Last Friday I went ahead and ordered my first batch of Entoforms from Shapeways. Also I ordered the nessecary Entomological supplies from Vermandel. And… wow… Vermandel is quick. Yesterday I received the package from them already!
As you can see I ordered a bunch of things.
- A box to present insects in (with a special board as background for pinning the bugs to)
- A little wooden block to make sure everything is always pinned at the right height (and the labels are spaced equally along the needle)
- Two types of needles (long and medium). Apparently the long ones are actually too long for the box… but I could cut them down if need be.
- And lastly a whole stack of preprinted labels. These take the name of the entoform/place of discovery/genus/date and so forth. I’m missing the red labels for the Holotype, but I’ll find them.
The labels are a whole study by themselves. The people at Naturalis told me all about them. A few basic bits of information should always be on there.
- Whose the sample is (in this case my name)
- The country/place where the creature is found (in my case ‘created’)
- The date the creature was found, and here you note it like 13 II 2011. The month is noted in “roman numerals” That way the imperial and metric people don’t get confused.
- Then you may want to add a red label for the Holotype. The Holotype is the creature that “defines” the type. If you want to know if an animal is of a certain species… you compare it to the Holotype.

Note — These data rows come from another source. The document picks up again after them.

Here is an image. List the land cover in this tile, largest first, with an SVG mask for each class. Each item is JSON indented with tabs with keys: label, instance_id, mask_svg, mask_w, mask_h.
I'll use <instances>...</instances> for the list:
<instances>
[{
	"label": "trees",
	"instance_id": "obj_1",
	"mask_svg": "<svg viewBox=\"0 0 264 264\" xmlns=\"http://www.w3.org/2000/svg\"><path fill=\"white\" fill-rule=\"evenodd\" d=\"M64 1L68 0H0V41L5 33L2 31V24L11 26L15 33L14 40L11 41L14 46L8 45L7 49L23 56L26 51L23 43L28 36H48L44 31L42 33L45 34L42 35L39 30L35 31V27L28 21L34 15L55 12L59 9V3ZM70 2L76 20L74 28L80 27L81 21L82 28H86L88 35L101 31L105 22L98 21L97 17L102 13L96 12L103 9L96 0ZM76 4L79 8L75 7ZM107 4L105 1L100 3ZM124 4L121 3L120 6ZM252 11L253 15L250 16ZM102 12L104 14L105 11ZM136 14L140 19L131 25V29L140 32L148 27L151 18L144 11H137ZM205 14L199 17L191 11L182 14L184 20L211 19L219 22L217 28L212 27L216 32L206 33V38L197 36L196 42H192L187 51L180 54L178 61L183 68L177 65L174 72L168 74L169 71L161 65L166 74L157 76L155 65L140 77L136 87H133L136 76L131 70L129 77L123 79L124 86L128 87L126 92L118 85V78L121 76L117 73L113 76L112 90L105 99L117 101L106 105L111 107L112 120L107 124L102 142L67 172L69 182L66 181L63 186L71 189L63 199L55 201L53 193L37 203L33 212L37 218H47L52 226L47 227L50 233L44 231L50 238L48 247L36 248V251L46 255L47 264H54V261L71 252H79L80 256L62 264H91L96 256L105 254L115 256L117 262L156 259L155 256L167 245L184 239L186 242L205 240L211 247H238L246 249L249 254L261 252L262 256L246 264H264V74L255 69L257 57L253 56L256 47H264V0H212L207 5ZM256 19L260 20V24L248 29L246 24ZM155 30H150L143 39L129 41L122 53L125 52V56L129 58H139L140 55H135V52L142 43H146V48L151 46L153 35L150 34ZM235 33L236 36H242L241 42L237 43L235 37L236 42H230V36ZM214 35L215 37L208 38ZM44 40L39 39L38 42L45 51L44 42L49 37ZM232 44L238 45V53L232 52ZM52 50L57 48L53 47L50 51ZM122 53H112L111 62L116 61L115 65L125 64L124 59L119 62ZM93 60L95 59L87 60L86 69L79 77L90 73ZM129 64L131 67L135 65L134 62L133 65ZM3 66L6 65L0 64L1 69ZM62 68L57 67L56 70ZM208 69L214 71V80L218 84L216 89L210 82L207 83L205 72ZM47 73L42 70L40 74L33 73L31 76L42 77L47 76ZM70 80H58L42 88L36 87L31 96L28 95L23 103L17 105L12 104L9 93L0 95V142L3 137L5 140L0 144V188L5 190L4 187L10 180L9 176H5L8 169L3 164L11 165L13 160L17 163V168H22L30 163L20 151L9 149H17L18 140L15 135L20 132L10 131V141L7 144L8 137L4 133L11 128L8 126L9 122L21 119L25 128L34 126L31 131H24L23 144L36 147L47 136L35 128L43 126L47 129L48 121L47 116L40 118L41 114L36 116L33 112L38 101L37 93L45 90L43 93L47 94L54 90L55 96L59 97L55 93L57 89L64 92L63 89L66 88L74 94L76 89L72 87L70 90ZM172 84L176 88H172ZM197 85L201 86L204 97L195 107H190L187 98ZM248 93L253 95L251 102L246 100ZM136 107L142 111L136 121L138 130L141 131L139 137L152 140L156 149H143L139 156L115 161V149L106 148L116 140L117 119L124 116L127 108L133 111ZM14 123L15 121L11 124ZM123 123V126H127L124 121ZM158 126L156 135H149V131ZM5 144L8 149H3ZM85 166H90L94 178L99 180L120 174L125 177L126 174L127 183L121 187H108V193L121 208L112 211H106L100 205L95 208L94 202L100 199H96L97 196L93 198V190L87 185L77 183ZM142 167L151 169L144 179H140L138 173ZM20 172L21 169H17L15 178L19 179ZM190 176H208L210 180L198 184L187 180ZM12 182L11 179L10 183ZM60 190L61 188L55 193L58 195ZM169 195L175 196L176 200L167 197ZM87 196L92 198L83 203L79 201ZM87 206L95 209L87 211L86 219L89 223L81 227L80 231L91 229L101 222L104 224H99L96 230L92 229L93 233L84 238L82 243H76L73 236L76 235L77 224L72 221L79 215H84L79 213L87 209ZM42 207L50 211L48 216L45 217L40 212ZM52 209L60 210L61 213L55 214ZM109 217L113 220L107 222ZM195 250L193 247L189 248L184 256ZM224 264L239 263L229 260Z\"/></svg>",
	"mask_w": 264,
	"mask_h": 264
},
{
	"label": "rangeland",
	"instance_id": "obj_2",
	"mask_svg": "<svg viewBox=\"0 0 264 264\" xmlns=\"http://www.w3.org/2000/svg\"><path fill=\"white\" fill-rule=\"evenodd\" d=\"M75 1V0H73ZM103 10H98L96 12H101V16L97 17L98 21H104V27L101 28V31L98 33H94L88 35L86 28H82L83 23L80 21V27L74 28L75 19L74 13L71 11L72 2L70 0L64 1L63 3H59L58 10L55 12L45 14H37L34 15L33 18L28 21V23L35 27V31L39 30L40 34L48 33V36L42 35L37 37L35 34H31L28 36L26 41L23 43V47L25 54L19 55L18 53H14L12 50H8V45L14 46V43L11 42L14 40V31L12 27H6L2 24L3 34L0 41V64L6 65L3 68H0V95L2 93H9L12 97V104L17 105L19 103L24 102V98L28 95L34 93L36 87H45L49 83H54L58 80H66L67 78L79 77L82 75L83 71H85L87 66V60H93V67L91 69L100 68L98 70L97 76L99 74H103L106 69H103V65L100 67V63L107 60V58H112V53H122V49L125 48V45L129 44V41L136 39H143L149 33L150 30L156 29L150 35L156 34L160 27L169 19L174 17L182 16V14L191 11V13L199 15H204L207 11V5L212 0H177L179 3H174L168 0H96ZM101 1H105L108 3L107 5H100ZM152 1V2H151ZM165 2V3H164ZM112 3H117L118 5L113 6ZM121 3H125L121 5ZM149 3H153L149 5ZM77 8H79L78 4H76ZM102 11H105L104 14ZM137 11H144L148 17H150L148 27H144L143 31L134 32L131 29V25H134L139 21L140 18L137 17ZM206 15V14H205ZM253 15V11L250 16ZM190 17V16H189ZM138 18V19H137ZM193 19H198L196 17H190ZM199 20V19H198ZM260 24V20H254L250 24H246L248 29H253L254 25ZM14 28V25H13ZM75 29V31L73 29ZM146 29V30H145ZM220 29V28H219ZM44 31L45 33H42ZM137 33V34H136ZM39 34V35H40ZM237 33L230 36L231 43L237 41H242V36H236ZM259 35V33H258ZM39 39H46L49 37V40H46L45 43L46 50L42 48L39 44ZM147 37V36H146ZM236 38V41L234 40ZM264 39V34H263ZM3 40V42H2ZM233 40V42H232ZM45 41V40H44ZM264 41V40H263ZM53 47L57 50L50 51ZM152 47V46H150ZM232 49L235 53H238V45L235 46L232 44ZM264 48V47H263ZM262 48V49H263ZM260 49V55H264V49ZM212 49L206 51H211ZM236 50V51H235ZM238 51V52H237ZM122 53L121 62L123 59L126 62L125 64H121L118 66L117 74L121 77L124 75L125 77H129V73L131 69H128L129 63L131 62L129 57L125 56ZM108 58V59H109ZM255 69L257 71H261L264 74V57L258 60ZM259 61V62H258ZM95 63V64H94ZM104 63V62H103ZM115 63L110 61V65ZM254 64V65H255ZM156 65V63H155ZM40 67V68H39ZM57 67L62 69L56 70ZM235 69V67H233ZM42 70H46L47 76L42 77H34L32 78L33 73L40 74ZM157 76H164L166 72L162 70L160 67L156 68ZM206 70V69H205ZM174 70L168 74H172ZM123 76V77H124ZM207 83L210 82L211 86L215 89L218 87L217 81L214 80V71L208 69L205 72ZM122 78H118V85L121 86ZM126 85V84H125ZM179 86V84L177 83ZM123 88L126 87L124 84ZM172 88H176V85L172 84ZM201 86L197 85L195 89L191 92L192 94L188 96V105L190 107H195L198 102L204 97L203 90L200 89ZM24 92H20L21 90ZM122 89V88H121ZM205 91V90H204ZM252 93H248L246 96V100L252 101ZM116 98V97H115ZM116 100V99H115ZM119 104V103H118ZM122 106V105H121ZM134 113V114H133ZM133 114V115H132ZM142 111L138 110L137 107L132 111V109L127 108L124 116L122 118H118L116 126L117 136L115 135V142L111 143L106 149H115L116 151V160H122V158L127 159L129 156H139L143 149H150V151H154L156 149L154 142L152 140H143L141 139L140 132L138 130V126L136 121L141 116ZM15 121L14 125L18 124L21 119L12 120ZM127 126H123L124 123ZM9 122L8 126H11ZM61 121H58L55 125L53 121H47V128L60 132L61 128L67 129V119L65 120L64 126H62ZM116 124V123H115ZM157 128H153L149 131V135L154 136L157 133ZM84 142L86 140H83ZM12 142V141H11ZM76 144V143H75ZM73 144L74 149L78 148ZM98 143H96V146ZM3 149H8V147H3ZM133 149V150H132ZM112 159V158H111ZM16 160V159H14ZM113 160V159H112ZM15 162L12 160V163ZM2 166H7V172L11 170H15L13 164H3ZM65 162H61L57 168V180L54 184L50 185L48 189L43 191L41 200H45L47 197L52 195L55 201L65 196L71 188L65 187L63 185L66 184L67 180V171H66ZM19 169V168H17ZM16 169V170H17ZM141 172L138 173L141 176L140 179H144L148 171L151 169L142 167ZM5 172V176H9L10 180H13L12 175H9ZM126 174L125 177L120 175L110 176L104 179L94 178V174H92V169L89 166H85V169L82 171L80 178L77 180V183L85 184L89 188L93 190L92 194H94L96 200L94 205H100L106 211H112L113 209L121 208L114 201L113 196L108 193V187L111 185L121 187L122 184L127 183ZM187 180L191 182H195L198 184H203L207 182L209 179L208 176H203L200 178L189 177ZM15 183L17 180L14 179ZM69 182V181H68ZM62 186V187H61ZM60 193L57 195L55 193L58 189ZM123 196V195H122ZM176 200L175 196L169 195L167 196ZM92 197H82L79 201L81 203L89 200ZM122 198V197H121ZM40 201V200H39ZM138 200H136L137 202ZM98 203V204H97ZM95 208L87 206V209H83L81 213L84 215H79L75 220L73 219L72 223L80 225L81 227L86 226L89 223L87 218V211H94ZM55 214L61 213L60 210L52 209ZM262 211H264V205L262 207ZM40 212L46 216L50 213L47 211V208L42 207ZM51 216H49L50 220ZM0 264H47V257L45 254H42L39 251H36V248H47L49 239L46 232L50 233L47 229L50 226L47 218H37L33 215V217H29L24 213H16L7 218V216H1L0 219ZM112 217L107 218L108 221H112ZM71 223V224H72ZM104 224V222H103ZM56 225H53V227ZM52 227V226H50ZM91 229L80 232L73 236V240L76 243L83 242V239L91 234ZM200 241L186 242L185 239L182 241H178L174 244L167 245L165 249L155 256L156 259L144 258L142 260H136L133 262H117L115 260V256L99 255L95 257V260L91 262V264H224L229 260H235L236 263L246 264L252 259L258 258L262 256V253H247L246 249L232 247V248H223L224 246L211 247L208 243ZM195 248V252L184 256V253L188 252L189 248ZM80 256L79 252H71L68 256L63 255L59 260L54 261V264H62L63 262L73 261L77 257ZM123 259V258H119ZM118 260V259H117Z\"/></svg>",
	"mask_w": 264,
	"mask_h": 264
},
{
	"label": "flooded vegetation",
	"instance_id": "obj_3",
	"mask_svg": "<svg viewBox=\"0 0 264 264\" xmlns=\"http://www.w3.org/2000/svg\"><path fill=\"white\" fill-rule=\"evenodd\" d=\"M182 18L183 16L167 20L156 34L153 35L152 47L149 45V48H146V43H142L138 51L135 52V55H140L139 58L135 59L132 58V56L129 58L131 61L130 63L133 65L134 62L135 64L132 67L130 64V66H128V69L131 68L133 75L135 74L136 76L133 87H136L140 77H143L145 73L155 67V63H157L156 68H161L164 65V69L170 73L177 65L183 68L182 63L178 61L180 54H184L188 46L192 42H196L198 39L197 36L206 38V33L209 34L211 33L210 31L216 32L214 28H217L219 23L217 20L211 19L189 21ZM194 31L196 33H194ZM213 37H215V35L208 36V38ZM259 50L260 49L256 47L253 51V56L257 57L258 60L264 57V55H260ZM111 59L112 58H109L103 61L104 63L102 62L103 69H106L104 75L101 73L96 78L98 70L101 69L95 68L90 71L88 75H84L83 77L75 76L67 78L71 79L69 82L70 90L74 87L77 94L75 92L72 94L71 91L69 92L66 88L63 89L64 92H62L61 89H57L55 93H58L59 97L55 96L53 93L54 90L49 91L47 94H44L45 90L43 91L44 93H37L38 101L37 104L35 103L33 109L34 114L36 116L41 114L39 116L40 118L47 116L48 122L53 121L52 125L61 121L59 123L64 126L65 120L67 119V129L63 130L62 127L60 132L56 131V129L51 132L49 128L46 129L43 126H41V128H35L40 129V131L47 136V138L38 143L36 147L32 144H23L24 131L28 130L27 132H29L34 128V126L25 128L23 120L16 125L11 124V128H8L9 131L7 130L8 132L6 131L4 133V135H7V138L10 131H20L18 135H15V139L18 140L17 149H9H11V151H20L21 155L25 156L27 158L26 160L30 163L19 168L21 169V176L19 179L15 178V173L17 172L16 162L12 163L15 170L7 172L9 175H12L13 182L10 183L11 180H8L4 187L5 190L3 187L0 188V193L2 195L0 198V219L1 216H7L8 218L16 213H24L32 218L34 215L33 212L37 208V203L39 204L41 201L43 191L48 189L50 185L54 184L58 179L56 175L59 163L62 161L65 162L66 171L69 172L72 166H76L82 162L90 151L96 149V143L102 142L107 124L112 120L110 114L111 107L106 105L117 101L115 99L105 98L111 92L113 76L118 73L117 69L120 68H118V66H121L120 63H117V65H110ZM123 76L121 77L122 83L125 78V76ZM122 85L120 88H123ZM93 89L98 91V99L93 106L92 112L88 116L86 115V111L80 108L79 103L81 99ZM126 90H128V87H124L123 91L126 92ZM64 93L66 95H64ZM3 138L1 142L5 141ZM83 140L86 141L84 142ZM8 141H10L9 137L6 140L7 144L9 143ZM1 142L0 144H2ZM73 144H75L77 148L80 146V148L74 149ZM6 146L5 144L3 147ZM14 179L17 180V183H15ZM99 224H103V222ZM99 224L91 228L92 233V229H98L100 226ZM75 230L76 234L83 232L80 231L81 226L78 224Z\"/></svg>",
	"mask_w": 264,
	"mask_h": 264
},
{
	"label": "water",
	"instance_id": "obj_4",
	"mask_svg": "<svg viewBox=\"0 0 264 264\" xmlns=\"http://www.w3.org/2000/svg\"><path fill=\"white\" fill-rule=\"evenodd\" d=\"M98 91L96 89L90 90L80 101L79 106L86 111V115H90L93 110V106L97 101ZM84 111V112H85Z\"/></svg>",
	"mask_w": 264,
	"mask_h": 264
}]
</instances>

- In the past creatures found in the Netherlands were labeled with a green label.
- Vermandel also has labels just to show whether the creature is male or female. I don’t really need that I think, but it’s fun/cheap so I ordered them too.
The one thing I have to check still is the paper of the labels that I got. The scientists use paper based on Cotton in stead of wood because it lasts much longer. I’m not sure which I’ve got… I’ll have to ask.
I should be getting the first Entoforms in a week at most… I can’t wait!!!